The bill proposes that the penalty for transferring money abroad by infiltrators will be six months imprisonment or a fine of 29,200 shekels. The penalty for a person who will assist an infiltrator in transferring money aboard will be one year's imprisonment or a fine of 29,200 shekels, or twice the amount he intended to help the infiltrator take out of Israel.

The prohibition would not apply to people who have been recognized as refugees, or to approved special humanitarian cases.

The Ministry of Justice noted that in recent years the State of Israel has been dealing with a wave of infiltrators from Africa, and that currently an estimated 60,000 infiltrators are in Israel. It is believed, based in part on the findings of interviews conducted by the National Immigration Authority with infiltrators upon entering Israel, that a large number of infiltrators are people who look for work in Israel and plan to subsequently transfer money to their relatives who they left behindin their countries of origin.

Israel recently launched an operation dubbed “Going Home”, which combines a police crackdown with financial incentives for illegal infiltrators who leave by choice. Two flights carrying 144 illegal entrants back to South Sudan have already left Israel.

On Sunday, Prime Minister Binyamin Netanyahu convened an additional discussion on the issue of the handling of illegal work infiltrators.

Participants in the discussion were presented with updated infiltration data according to which, 11 infiltrators were detained last weekend and 129 since the beginning of the month. All of the infiltrators were put in detention at the Saharonim facility in accordance with the new infiltrators law which allows detention up to three years.

928 infiltrators were detained in June and 2031 in May. In June of last year, 1,213 infiltrators crossed the border.

Interior Minister Eli Yishai has instructed the Department of Immigration and Population to begin repatriating illegal alien infiltrators from the Ivory Coast.
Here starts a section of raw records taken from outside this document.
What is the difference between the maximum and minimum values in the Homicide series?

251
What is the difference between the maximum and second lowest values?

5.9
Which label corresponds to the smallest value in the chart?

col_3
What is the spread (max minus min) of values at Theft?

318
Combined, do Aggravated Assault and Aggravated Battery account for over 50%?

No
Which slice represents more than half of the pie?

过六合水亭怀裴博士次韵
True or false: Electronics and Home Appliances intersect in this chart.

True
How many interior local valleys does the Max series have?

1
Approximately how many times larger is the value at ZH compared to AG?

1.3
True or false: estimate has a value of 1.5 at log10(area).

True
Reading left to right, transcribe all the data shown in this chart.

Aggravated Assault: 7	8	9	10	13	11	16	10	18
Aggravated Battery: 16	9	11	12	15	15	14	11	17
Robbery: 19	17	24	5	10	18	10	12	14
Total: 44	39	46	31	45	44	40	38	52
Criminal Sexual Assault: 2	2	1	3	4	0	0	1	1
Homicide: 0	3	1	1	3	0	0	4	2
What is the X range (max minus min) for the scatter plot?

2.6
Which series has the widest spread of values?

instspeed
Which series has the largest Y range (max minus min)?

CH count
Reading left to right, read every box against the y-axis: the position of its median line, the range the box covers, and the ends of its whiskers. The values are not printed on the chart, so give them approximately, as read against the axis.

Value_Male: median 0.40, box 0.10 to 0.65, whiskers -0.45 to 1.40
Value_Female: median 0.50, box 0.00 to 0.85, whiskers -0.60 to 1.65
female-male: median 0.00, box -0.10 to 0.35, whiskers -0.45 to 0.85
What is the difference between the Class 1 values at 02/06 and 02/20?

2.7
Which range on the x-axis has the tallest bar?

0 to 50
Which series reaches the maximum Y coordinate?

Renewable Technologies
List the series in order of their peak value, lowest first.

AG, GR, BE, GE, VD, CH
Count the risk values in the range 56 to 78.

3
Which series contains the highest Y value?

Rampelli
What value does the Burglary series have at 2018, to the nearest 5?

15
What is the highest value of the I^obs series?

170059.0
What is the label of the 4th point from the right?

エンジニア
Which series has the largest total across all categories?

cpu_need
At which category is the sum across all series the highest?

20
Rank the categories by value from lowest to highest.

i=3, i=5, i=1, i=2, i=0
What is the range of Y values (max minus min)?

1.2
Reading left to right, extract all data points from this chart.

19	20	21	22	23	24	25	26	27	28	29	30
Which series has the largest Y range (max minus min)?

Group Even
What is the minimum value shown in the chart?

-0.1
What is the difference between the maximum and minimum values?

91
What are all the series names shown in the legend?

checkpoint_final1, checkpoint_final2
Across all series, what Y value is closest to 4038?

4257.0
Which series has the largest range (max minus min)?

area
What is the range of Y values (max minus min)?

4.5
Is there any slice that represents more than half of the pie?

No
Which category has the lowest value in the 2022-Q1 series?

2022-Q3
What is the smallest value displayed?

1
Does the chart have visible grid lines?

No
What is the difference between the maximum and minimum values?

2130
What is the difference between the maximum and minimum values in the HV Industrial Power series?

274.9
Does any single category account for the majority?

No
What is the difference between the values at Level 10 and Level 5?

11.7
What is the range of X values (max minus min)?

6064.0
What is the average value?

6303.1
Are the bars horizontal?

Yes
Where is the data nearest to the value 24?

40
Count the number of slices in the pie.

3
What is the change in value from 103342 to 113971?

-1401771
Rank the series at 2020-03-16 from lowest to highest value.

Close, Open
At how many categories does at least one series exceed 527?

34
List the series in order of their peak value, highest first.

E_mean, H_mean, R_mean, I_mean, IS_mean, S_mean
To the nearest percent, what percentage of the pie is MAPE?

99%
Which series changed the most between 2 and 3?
A court ruling has allowed illegal entrants with Ivory Coast citizenship to be deported from Israel. The court ruled in the case of 132 illegal entrants who appealed their expulsion from the country.

The roughly 2,000 Ivory Coast citizens in Israel were previous granted protection from deportation because their home country was considered a conflict zone. However, their status changed as the situation calmed. The president of Ivory Coast has agreed to their return.

Israel’s main problem remains illegal infiltrators from Eritrea and North Sudan, who make up the bulk of the number of illegal infiltrators.

The UN Human Rights Council recently said that Eritrea was among the worst human rights offenders in Africa, with as many as 10,000 political prisoners held in prisons.

In the wake of the comments, officials in Israel said that the country would have a much harder time repatriating Eritreans.